GPT-3 | UE5.1: Virtual AI

Quick Tutorial of how-to setup Python Script and UE 5.1 for Metahuman Virtual AI

In this tutorial the first part is to setup a python script to connect OpenAI GPT-3-Turbo via Google Recognize so that the script can turn your voice into a OpenAI prompt in real-time. And the second part is using OculusLipySync plugin for Unreal Engine and setup Metahuman for Virtual AI. Let's see the final result video down below.

How do I approach a virtual AI solution? 

We, human, hear a sound and then process the message. After processing the message, we speak and show the expressions. That's the exact same process that I'm using in this solution. 

Here, I'll first talk about python script and then dive into Unreal Engine. The python script focus on 'receives and process message' and the output is just audio output. In unreal engine receives audio input and turn audio data into facial expression, animation, lips movements and final audio output.

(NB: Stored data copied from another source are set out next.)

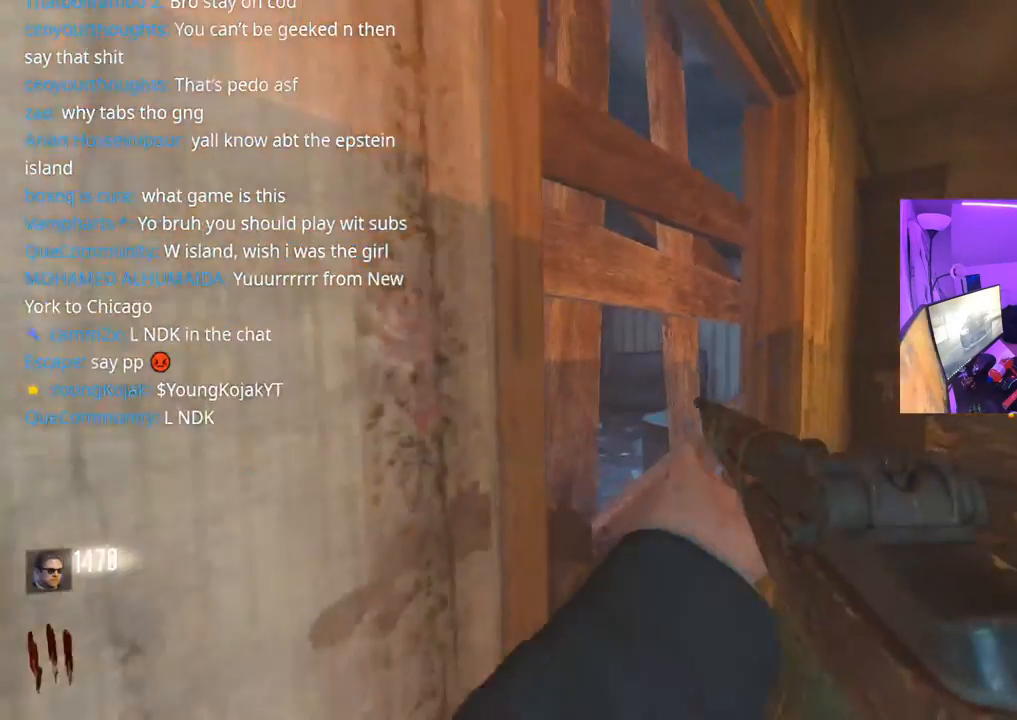
{"buttons": [], "left_stick": "down-left", "right_stick": "center", "events": [[67, "Y", "down"], [133, "Y", "up"], [217, "left_stick", "left"], [300, "right_stick", "right"], [333, "left_stick", "down-left"], [483, "right_stick", "center"]]}
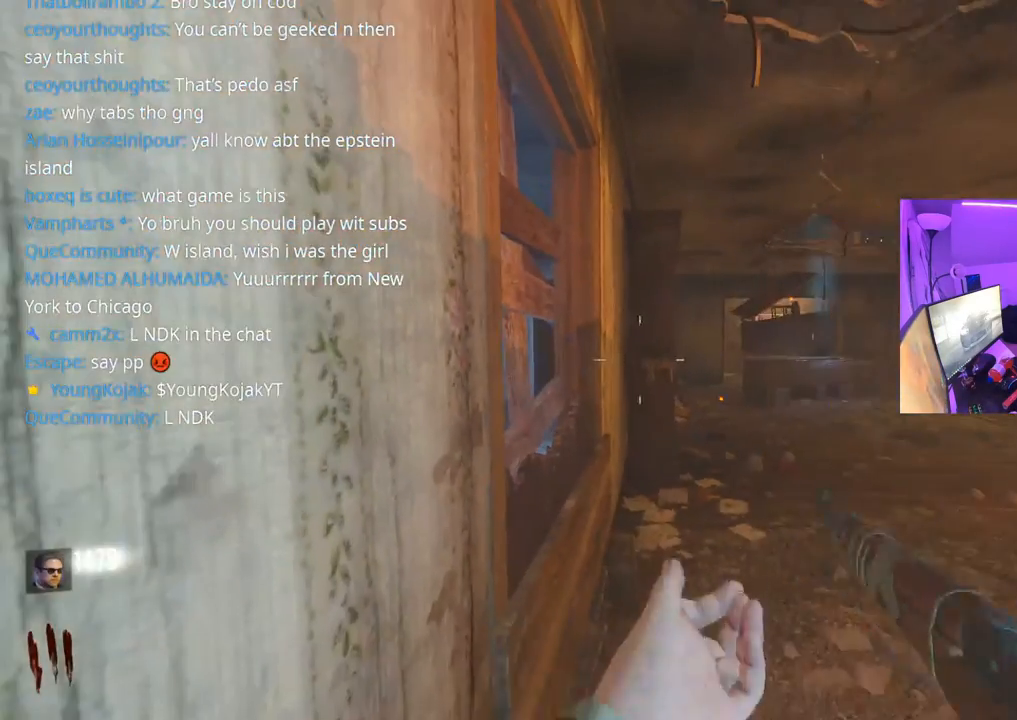
{"buttons": [], "left_stick": "up-right", "right_stick": "right", "events": [[100, "Y", "down"], [133, "left_stick", "center"], [150, "Y", "up"], [250, "Y", "down"], [283, "Y", "up"], [417, "left_stick", "up-right"], [467, "right_stick", "right"]]}
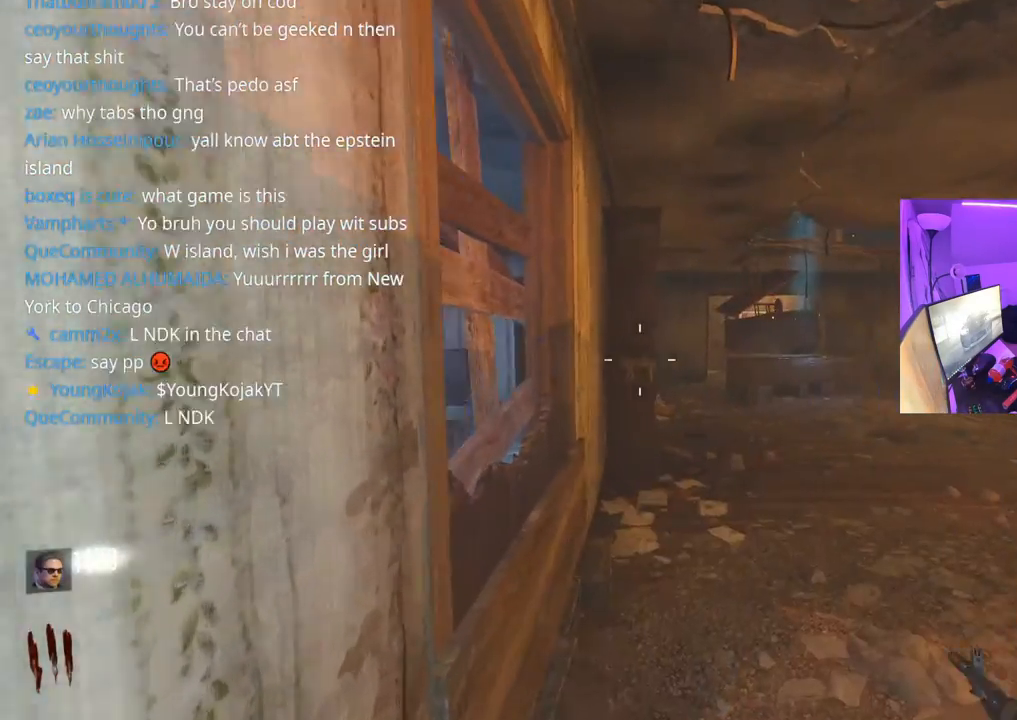
{"buttons": ["L3"], "left_stick": "up", "right_stick": "center", "events": [[133, "right_stick", "center"], [167, "L3", "down"], [200, "left_stick", "up"]]}
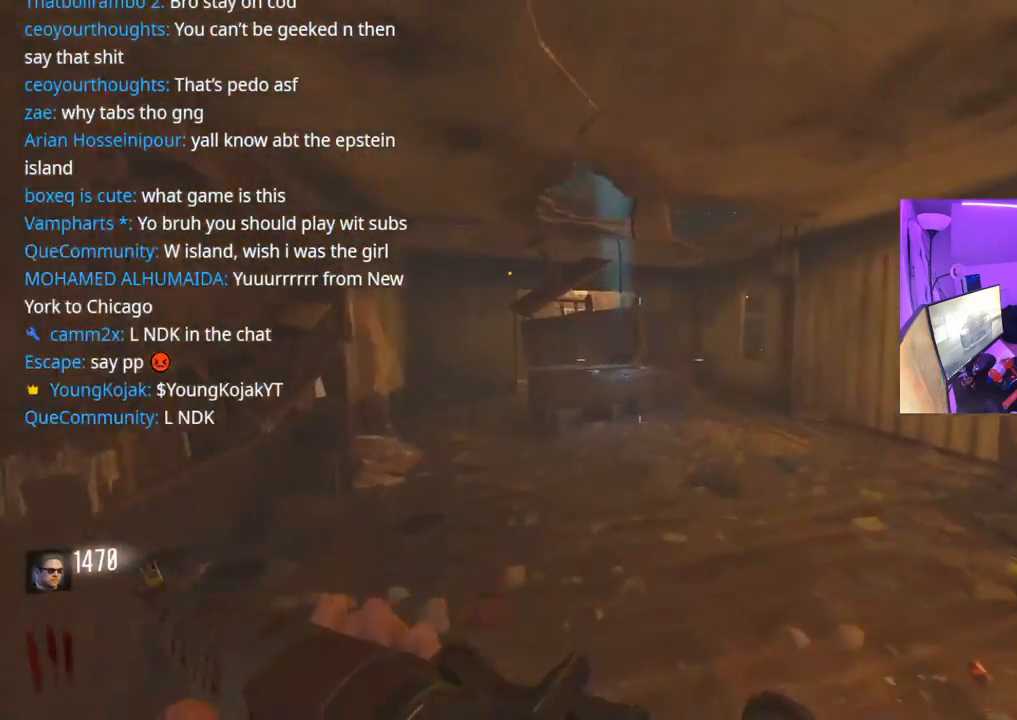
{"buttons": ["A"], "left_stick": "up-right", "right_stick": "center", "events": [[33, "R3", "down"], [133, "L3", "up"], [183, "R3", "up"], [400, "A", "down"], [417, "left_stick", "up-right"]]}
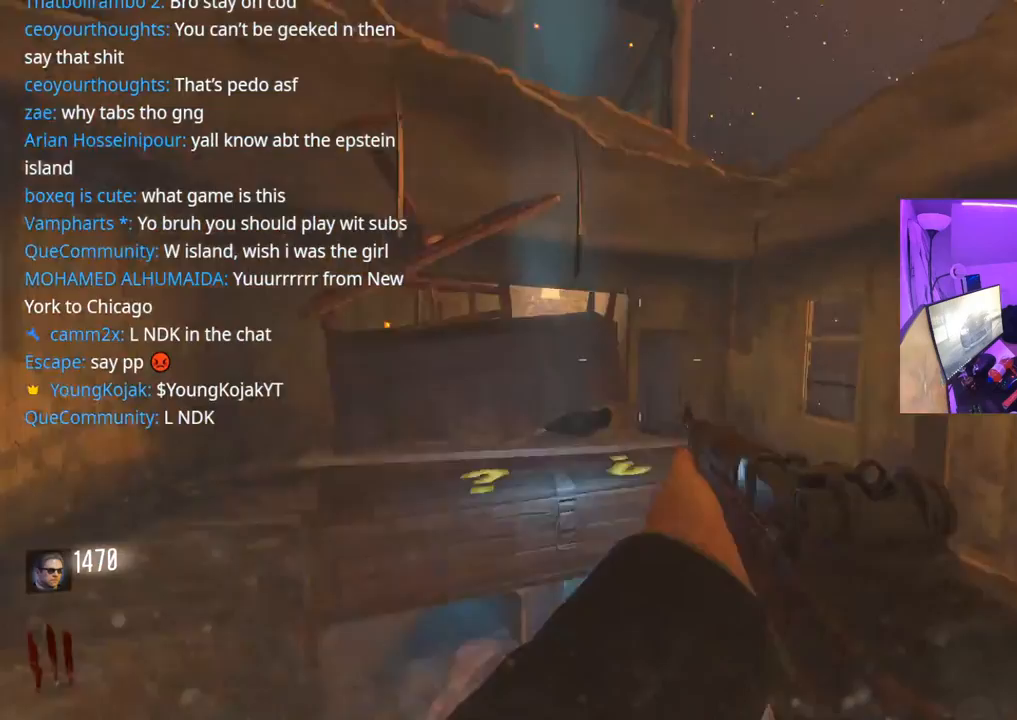
{"buttons": [], "left_stick": "right", "right_stick": "right", "events": [[17, "left_stick", "right"], [33, "A", "up"], [67, "right_stick", "down-left"], [167, "right_stick", "left"], [283, "right_stick", "center"], [483, "right_stick", "right"]]}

Here's the diagram of the complete solution:

Prerequisites

Python Script

Step 1: Install the required Python Packages:

You can copy the text down below, paste it into a text editor and then save it as 'requirements.txt'. 

SpeechRecognition

openai~=0.27.1

pyttsx3~=2.90

pydub~=0.25.1

python-osc~=1.8.1

In your project terminal, run 'pip install -r requirements.txt'

Step 2: Copy and run the script:

Next, copy the script down below.

GoogleRecognizeOpenaiPyttsx3.py

import speech_recognition as sr

import pyttsx3

import openai


// LLM AI OpenAI GPT-3

openai.api_key = 'YOUR API KEY'


// Text to Speech AI

engine = pyttsx3.init()

voices = engine.getProperty('voices')

// This voice is where your Microsoft language voices

engine.setProperty('voice', voices[0].id)


// Speech To Text AI

r = sr.Recognizer()

// Setup mic input index

mic = sr.Microphone(device_index=0)


// Define prompt for GPT-3

conversation = ''

user_name = 'Vance'

bot_name = 'Vance_CloneAI'


// Run the conversion

while True:

   with mic as source:

       print('\n Listening...')

       r.adjust_for_ambient_noise(source, duration=0.1)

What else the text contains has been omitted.